### Task item:
Repeat the following data exactly, omitting pictures.
**** Records shown ****
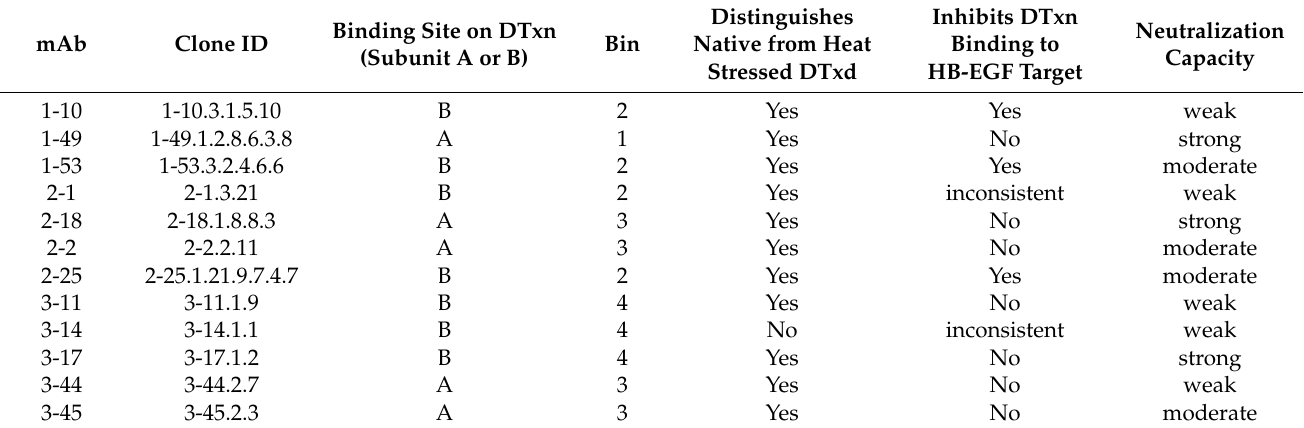
Table 1. Characterization summary of 12 anti-DTxd monoclonal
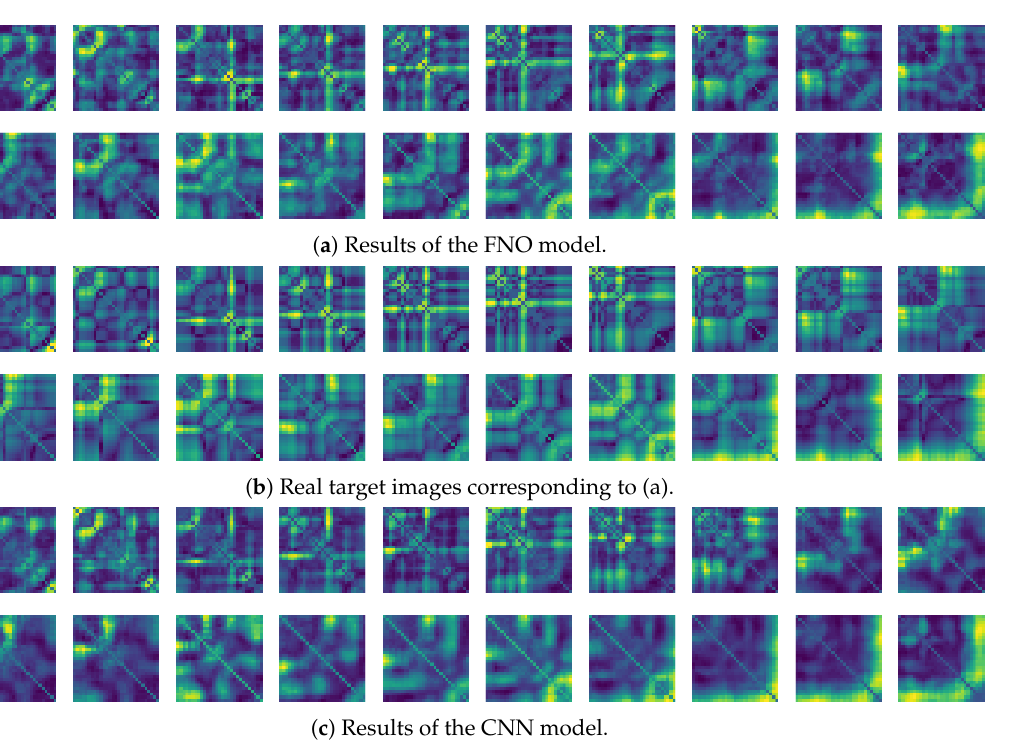
Figure 28. Some samples for walking motion using accelerometer. Table 1. MSE values of the FNO model and CNN model for long-term walking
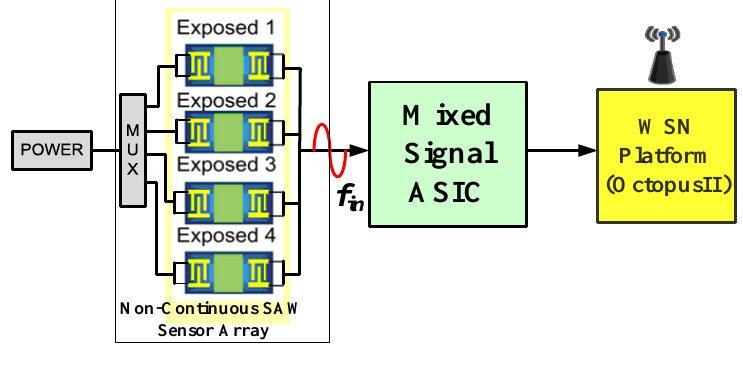
Figure 1. Block diagram of SAW sensor node.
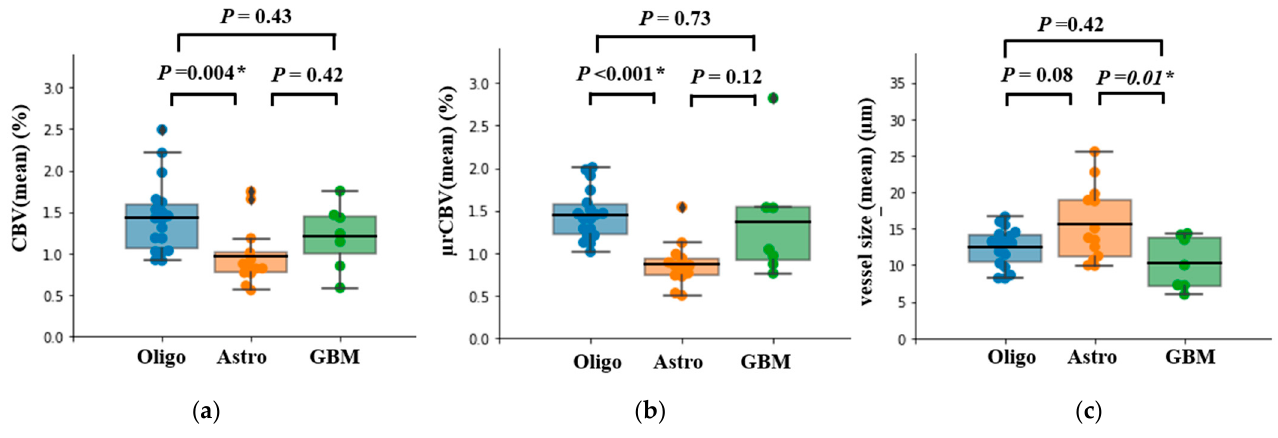
Figure 2. Box plot of MRI-derived measurements of ( a ) CBV, ( b ) µCBV, and ( c ) vessel size, with mean bar for the three glioma subtypes Oligo (IDH-mut &1p/19q codeleted), Astro (IDH-mut), and GBM (IDH-wt). Tukey HSD test or Dunn’s test using a Bonferroni correction was used for pairwise statistical analysis. ‘*’ indicates significant difference between two subtypes accompanied by the exact p -value.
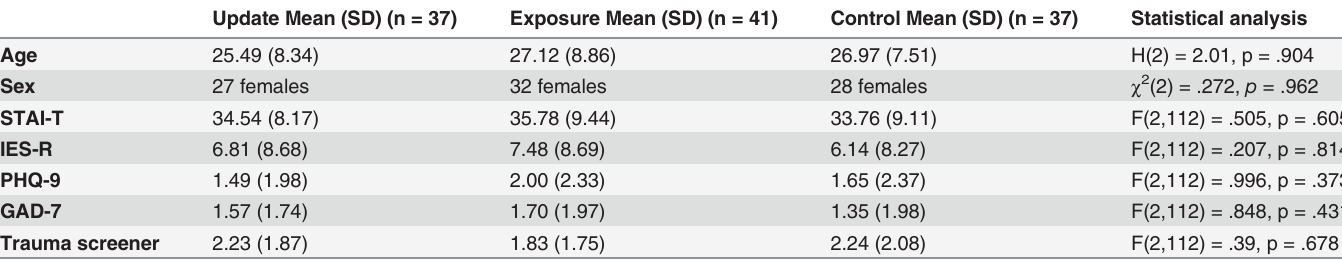
Table 1. Baseline measures.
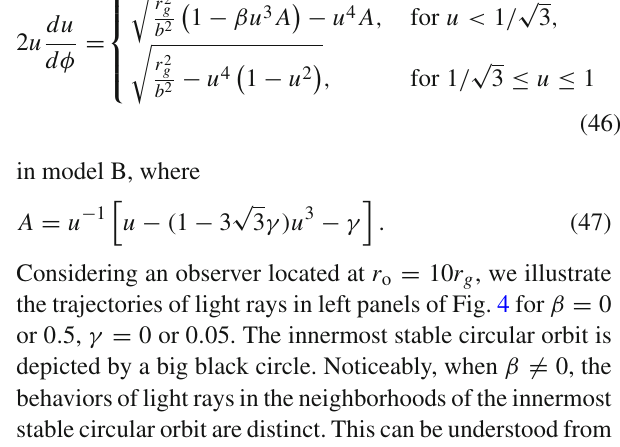
Fig. 3 Influences of the plasma on the radius of the black hole shadow for model B in Sect. 5. Black asterisks represent the uncorrected radius according to Eq. (42), red diamonds denote the refractive corrections accordingtoEq.(43),andbluecirclesmarkthegravitationalcorrections according to Eq. (44). Data in Table 1 have been used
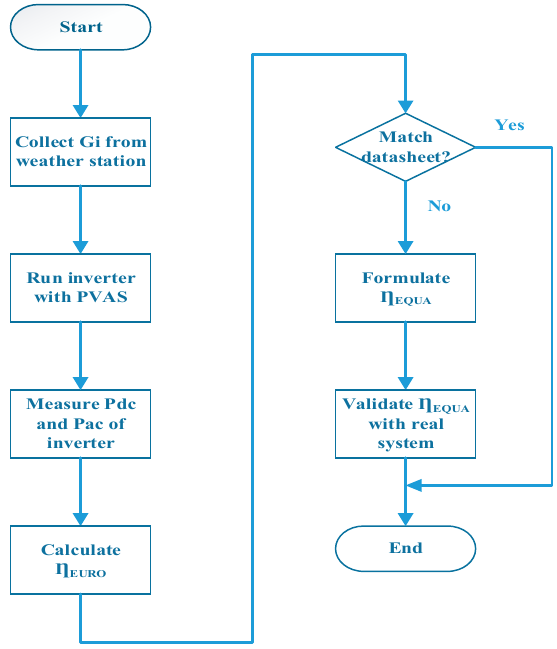
Figure 4. Flowchart of the methodology.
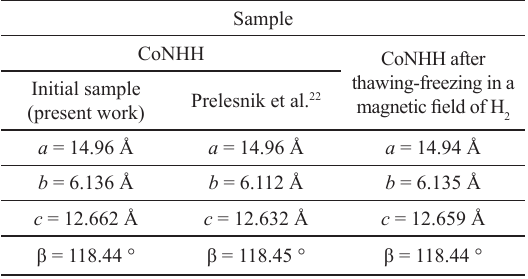
Table 3. Lattice parameters of initial sample of CoNHH and CoNHH after thawing-freezing in a magnetic field of H corresponding data from reference 22 .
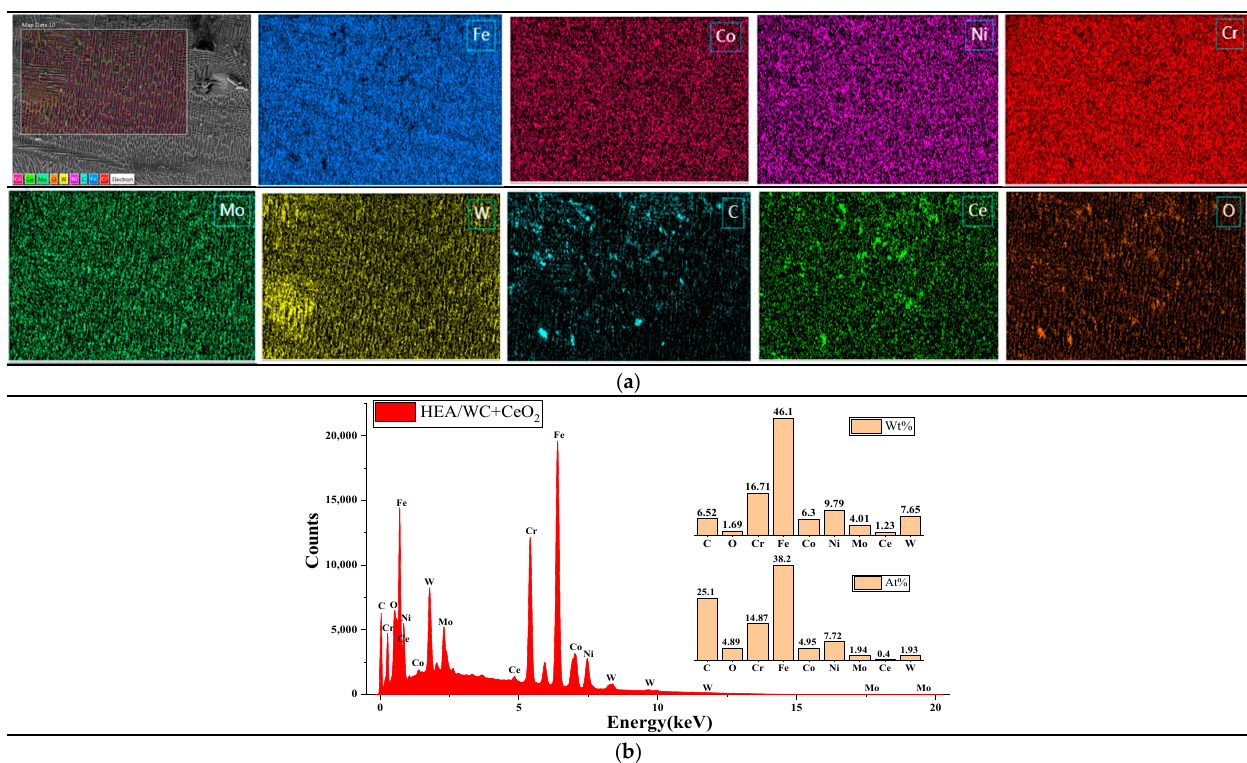
Figure 7. ( a ). The energy spectrum analysis results of each element of the HEA/WC + CeO2 coating. ( b ). The distribution of each element of the HEA/WC + CeO 2 coating.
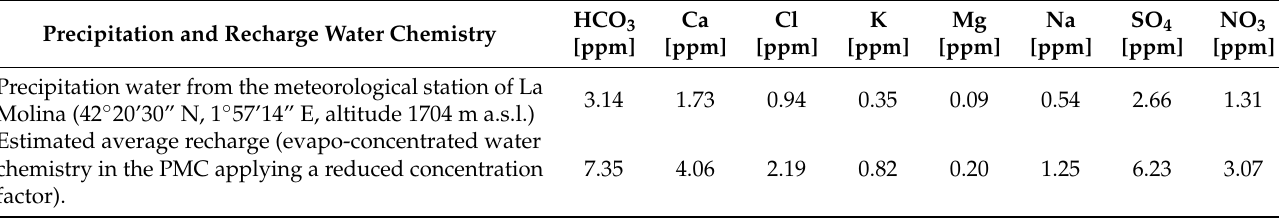
Table A5. Hydrochemical composition of precipitation [62] and the estimated average recharge evapo-concentrated water chemistry in the PMC applying a concentration factor as estimated by Herms et al. (2019) [29].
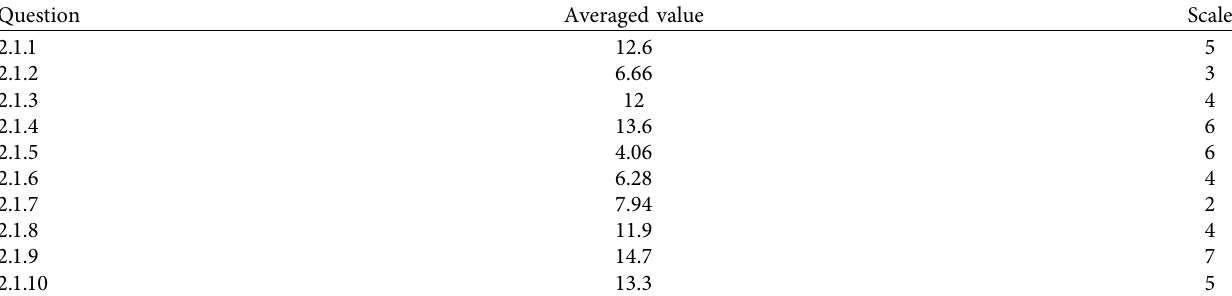
Table 6: Averaged value and corresponding scale for part two of the questionnaire.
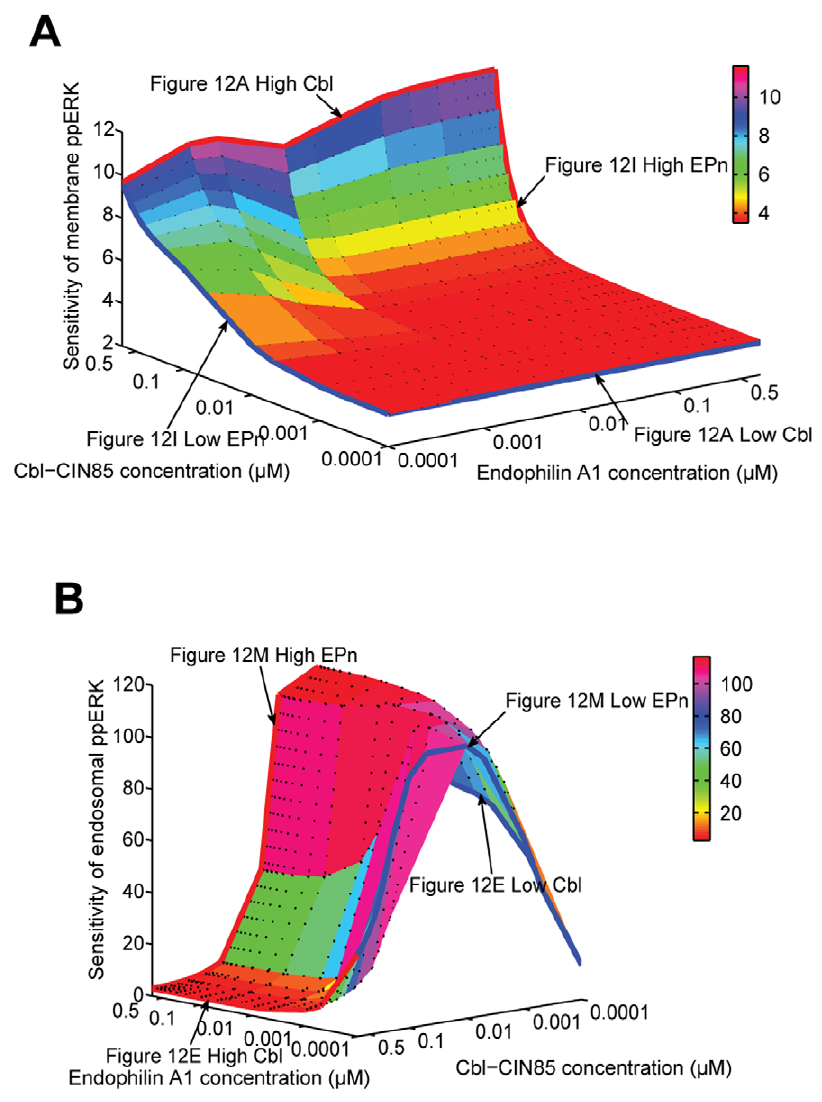
Figure 10. Differential sensitivity of ppERK from (A) membrane and (B) endosomal subpathways for EGF under various Cbl-CIN85 and Endophilin A1 concentrations when both scaffold proteins KSR and MP1 are expressed at sub-optimal ‘‘low’’ levels. For clarity, the sensitivity levels are denoted by colors in the scale bars. Arrows indicate response curves under the conditions specified and detailed in Figure 12, Panels A, E, I, M. ( Figure 12 ), and (4) when MP1 is present at ‘‘high’’ level [0.3 m M] and KSR is at ‘‘low’’ level [0.02 m M] ( Figure 12 ). Results of sensitivity analyses in Supplementary Figure S5 show that the MP1-scaffolded module bears little sensitivity in response to varying EGF doses under condition (1) when both scaffolds are present in suboptimal ‘‘low’’ levels [KSR = 0.02 m M, MP1 = 0.02 m M].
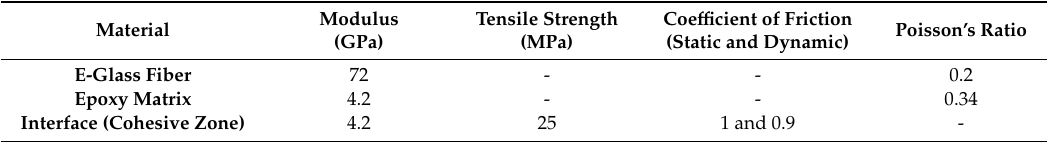
Table 2. Baseline material properties used in 2D axisymmetric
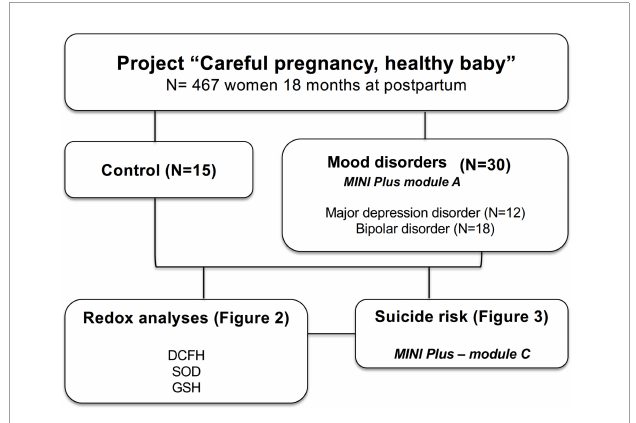
FIGURE1 Study organization chart. Women (control and mood disorder) were selected from the cohort entitled “Careful pregnancy, healthy baby” for analysis of plasma biomarkers of oxidative stress and risk of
****
### Reply to the task:
Table 1. Characterization summary of 12 anti-DTxd monoclonal
Figure 28. Some samples for walking motion using accelerometer. Table 1. MSE values of the FNO model and CNN model for long-term walking
Figure 1. Block diagram of SAW sensor node.
Figure 2. Box plot of MRI-derived measurements of ( a ) CBV, ( b ) µCBV, and ( c ) vessel size, with mean bar for the three glioma subtypes Oligo (IDH-mut &1p/19q codeleted), Astro (IDH-mut), and GBM (IDH-wt). Tukey HSD test or Dunn’s test using a Bonferroni correction was used for pairwise statistical analysis. ‘*’ indicates significant difference between two subtypes accompanied by the exact p -value.
Table 1. Baseline measures.
Fig. 3 Influences of the plasma on the radius of the black hole shadow for model B in Sect. 5. Black asterisks represent the uncorrected radius according to Eq. (42), red diamonds denote the refractive corrections accordingtoEq.(43),andbluecirclesmarkthegravitationalcorrections according to Eq. (44). Data in Table 1 have been used
Figure 4. Flowchart of the methodology.
Table 3. Lattice parameters of initial sample of CoNHH and CoNHH after thawing-freezing in a magnetic field of H corresponding data from reference 22 .
Figure 7. ( a ). The energy spectrum analysis results of each element of the HEA/WC + CeO2 coating. ( b ). The distribution of each element of the HEA/WC + CeO 2 coating.
Table A5. Hydrochemical composition of precipitation [62] and the estimated average recharge evapo-concentrated water chemistry in the PMC applying a concentration factor as estimated by Herms et al. (2019) [29].
Table 6: Averaged value and corresponding scale for part two of the questionnaire.
Figure 10. Differential sensitivity of ppERK from (A) membrane and (B) endosomal subpathways for EGF under various Cbl-CIN85 and Endophilin A1 concentrations when both scaffold proteins KSR and MP1 are expressed at sub-optimal ‘‘low’’ levels. For clarity, the sensitivity levels are denoted by colors in the scale bars. Arrows indicate response curves under the conditions specified and detailed in Figure 12, Panels A, E, I, M. ( Figure 12 ), and (4) when MP1 is present at ‘‘high’’ level [0.3 m M] and KSR is at ‘‘low’’ level [0.02 m M] ( Figure 12 ). Results of sensitivity analyses in Supplementary Figure S5 show that the MP1-scaffolded module bears little sensitivity in response to varying EGF doses under condition (1) when both scaffolds are present in suboptimal ‘‘low’’ levels [KSR = 0.02 m M, MP1 = 0.02 m M].
Table 2. Baseline material properties used in 2D axisymmetric
FIGURE1 Study organization chart. Women (control and mood disorder) were selected from the cohort entitled “Careful pregnancy, healthy baby” for analysis of plasma biomarkers of oxidative stress and risk of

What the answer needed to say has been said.